## Exercise details
Among the lines below, take the one holding "Osmaneli Hurdacı", the one holding "Многие плоды (шиповник, лесные", and all lines between them. Set them down exactly.

## Extracted data

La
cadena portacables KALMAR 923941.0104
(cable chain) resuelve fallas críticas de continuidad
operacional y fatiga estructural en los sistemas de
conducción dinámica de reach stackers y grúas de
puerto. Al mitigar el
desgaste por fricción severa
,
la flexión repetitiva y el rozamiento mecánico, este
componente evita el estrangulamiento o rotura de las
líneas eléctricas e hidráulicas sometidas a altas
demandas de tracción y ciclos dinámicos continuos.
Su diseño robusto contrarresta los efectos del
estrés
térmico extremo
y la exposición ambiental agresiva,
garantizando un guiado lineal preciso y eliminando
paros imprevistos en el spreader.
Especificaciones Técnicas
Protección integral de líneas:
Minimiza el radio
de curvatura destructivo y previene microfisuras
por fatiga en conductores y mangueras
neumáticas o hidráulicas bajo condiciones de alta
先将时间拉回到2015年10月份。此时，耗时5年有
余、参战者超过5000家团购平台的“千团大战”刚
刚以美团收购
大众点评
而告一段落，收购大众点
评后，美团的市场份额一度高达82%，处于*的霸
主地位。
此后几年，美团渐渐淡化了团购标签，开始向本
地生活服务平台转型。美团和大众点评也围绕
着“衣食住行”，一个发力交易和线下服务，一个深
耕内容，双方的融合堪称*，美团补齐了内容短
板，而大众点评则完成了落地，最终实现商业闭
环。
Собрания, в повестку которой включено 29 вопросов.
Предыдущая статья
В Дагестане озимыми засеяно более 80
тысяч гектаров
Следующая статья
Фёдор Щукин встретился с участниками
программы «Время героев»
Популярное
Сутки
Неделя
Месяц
==
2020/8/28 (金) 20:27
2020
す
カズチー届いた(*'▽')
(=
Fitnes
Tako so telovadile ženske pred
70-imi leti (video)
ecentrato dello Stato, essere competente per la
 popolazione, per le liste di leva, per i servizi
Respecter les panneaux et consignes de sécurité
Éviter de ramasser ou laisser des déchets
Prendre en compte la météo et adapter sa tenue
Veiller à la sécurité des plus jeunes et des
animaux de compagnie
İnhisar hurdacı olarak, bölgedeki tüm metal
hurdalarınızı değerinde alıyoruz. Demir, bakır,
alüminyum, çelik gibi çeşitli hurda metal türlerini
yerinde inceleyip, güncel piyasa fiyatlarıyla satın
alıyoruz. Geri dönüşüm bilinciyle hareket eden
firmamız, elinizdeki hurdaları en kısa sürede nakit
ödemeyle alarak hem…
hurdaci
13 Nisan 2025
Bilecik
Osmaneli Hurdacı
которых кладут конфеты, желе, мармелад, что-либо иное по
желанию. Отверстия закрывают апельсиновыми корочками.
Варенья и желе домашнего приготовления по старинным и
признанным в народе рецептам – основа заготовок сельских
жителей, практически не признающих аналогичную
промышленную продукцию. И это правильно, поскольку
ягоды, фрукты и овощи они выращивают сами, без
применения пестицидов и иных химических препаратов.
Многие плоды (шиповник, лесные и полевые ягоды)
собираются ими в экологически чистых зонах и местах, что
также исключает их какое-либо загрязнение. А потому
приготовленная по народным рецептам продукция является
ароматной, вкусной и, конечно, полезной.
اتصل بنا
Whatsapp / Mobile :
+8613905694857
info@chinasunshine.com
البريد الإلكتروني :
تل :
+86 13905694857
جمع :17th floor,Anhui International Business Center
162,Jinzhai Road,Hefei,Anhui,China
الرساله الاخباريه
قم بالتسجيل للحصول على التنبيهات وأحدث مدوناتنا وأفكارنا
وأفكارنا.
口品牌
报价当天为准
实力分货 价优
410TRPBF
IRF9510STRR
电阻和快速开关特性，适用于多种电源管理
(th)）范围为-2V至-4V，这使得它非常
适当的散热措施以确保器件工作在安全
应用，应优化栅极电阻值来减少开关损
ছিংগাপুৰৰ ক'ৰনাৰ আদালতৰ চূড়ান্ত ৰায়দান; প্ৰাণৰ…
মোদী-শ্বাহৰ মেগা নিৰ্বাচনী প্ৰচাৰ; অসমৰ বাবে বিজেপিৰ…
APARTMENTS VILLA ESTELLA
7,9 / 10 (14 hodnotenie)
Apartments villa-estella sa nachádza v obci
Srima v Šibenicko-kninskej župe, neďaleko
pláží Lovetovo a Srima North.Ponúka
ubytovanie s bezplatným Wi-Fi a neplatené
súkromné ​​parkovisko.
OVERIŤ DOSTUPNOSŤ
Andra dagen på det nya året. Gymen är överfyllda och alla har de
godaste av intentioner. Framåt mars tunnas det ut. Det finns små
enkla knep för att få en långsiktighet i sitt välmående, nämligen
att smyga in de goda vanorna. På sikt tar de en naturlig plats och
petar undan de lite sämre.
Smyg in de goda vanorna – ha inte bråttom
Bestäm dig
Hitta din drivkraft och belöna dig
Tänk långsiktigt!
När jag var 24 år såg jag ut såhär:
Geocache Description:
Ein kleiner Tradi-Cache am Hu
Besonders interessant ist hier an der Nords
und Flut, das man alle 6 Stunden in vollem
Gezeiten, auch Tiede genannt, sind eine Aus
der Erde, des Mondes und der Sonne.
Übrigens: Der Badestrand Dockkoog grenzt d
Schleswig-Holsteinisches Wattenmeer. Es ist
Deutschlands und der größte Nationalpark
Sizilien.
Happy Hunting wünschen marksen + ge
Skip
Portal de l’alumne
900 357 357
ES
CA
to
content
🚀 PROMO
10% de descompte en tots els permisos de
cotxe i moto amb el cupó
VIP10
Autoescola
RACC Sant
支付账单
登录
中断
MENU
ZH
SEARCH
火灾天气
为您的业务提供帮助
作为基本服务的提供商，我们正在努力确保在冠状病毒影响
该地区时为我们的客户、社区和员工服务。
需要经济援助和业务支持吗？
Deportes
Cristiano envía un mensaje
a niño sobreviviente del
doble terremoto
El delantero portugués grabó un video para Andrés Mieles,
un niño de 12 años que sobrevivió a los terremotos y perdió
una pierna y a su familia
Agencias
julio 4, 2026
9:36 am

## Response below
Osmaneli Hurdacı
которых кладут конфеты, желе, мармелад, что-либо иное по
желанию. Отверстия закрывают апельсиновыми корочками.
Варенья и желе домашнего приготовления по старинным и
признанным в народе рецептам – основа заготовок сельских
жителей, практически не признающих аналогичную
промышленную продукцию. И это правильно, поскольку
ягоды, фрукты и овощи они выращивают сами, без
применения пестицидов и иных химических препаратов.
Многие плоды (шиповник, лесные и полевые ягоды)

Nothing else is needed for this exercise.